I can’t imagine having enjoyed graduate school more than with Maggie Deli, Anna Dubenko, Merve Emre, Sam Fallon, Edgar Garcia, Matt Hunter, Tom Koenigs, Tessie Prakas, Glyn Salton-Cox, Justin Sider, and Josh Stanley. I owe particular intellectual debts to Justin Sider, Merve Emre, and The Anchor.
At the Harvard Society of Fellows, I benefited particularly from conversation—often very late into the night—with Alex Bevilacqua, Michaela Bronstein, Stephanie Dick, Marta Figlerowicz, Abhishek Kaicker, Marika Knowles, Jed Lewinsohn, Hannah Walser, Moira Weigel, and Daniel Williams.

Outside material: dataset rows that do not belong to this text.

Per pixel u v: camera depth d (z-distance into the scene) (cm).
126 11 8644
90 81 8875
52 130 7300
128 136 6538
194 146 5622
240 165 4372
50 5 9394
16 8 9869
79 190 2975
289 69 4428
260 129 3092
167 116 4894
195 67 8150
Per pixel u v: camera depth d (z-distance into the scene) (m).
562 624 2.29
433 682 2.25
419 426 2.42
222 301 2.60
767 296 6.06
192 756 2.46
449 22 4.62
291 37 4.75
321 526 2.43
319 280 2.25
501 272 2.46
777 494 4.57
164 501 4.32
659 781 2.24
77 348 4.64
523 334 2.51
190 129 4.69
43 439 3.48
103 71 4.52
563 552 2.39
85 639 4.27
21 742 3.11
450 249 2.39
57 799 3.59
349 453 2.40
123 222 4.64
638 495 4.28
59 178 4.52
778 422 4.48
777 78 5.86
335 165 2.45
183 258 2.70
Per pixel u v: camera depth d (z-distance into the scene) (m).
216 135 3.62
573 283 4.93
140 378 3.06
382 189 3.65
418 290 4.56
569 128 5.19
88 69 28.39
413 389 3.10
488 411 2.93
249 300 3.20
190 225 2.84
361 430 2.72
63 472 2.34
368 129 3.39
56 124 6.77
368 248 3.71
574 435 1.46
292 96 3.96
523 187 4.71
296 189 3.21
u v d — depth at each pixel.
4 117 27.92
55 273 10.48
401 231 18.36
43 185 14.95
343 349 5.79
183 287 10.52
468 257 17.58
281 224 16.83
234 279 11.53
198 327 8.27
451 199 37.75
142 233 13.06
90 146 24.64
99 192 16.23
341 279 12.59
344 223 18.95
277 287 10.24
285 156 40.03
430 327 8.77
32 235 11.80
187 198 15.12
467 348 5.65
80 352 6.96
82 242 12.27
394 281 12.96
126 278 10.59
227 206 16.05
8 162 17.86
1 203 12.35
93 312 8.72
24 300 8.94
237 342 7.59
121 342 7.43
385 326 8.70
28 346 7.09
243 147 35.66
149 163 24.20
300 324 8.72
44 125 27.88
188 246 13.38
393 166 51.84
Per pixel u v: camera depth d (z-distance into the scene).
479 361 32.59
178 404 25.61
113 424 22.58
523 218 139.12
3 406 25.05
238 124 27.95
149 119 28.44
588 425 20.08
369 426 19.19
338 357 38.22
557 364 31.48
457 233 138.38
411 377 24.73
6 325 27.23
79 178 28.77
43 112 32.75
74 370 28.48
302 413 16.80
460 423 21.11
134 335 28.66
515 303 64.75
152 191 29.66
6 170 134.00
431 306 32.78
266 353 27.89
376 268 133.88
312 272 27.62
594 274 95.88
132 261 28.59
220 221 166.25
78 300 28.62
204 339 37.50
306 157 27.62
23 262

I have presented versions of this work at conferences sponsored by the Modernist Studies Association, the American Comparative Literature Association, and the English departments at Indiana–Bloomington and UMass–Amherst, as well as at meetings of the Yale Americanist Colloquium and the Yale British Studies Colloquium. I would like to thank all involved. A compressed version of my second chapter appears as “The Dandified Dick: Hardboiled Noir and the Wildean Epigram” in ELH 81.4 (Winter 2014): 1299–1326, copyright © 2014 The Johns Hopkins University Press; it is reprinted with permission by Johns Hopkins University Press. A portion of my fourth chapter appears as “Djuna Barnes’s Nightwood and Decadent Style” in Literature Compass 11.6 (June 2014). And a shorter version of my third chapter appears as “Modernist Genre Decadence from H. G. Wells to William S. Burroughs” in Affirmations: of the modern 5.1 (Autumn 2017). At the JFK Library, Stephen Plotkin made visits to the Hemingway archive run smoothly. The University of Virginia Press’s anonymous readers were diligent, intelligent, and scrupulous; they improved the book immensely.
My family was never less than supportive. And Cori O’Keefe was always more than supportive, and still is.
I am deeply indebted to the late Sam See for his attentive reading of portions of this book in its very early phases, and for his friendship. I miss him.